It is impossible not to cry when reading this memoir of Stalin’s Terror – which means it is not for the faint-hearted – yet it is not merely a historical document: the dialogue is life-like and everything is portrayed with extraordinary realism.

A teacher and Communist Party activist, Eugenia Ginzburg was married to the mayor of Kazan. In Into the Whirlwhind, and in the 2009 film starring Emily Watson, the perfectly ‘normal’, bourgeois, seemingly stable nature of her life is heartrendingly portrayed. When a university colleague is arrested for alleged Trotskyist activities, the 30 year-old Eugenia is charged with not having denounced him. Soon she is expelled from the Party and interrogated. In 1937 she was imprisoned, then later she was sent to Kolyma, an enormous complex of labour camps in the Russian Far East. She always hoped to write about her experiences one day and seems to have had total recall.

In the most beautiful prose (the translators were Paul Stevenson and the renowned Manya Harari, who translated Dr Zhivago), Eugenia Ginzburg records her shock at being arrested, the unremitting cruelty of the ‘authorities’ and the agony of being in custody, forced labour and exile. She describes friends who helped orphaned children, prison guards who were sometimes kind but mostly cruel, reciting poetry in the freight cars (reminding us of Etty Hillesum, whose last postcard said ‘we left the camp singing’), felling trees at fifty degrees below zero. And yet through all this suffering she gained a deep insight into what it meant to be human. 

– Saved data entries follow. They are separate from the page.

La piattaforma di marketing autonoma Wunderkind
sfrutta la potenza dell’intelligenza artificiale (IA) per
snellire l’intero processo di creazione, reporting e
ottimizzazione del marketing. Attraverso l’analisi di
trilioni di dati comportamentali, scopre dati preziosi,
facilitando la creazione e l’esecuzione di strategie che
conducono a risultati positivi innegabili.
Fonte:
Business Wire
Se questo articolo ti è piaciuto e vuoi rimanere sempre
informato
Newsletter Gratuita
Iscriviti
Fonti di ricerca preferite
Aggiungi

Into the Whirlwind should have a place next to other classics such as Akhmatova’s Requiem and Madelstam’s Hope against Hope. And, as Barbara Evans Clements has written in her recent A History of Women in Russia, these three writers ‘did not participate directly in the dissident movement, but their works played an important part in the building criticism of the Soviet system. The quality of their writing also places them among the major authors of twentieth century Russian literature.’ 

Endpaper

'The Five Year Plan in Four Years', a 1930 Russian textile by an unknown designer

Picture Caption

'Young Communists' by Sergei Bogdanov, 1928


Read What Readers Say

Reviews

Based on 3 reviews

Stewart Rayment, ‘Liberator’

So this is what Marxist socialism really is. Within this inevitably grim subject matter we experience extraordinary getures of humanity and the strength of poetry. One wonders hor much the latter enabled the prodigious feat of memory that Ginzburg achieved. A great book, and as usual, beautifully presented

Book Word (via Instagram)

‘Into the Whirlwind’ is a memoir: the author was sentenced to 10 years in solitary, she endures two (although in the company of Julia) before being sent to a labour camp in the East. From the moment she is sentenced she has no knowledge of her husband, or of their children (seeing only one of her sons in later life). It’s a grim story, starting with the Kafka-esque accusations that began the great purge. The women support each other, learn how to deal with their warders and those who control their lives. Remaining human was a constant struggle, to do with clothes, footwear, eating and acts of generosity towards others.

Todd McEwan, ‘Scottish Herald’

Sometimes one could wish that there was a little shelf of books that everybody in the whole world had to read, just to get a licence to be human […] ‘Into The Whirlwind’ belongs on this shelf. One of the hundred imperative reasons to read this book is so you may ask yourself how safe you feel from such a calamity. It is one of the harshest, most touching, most moving books you will ever read. ‘Into The Whirlwind’ depicts the terrifying motive force with which a respectable and earnest life was destroyed by the state, in the twinkling of an eye.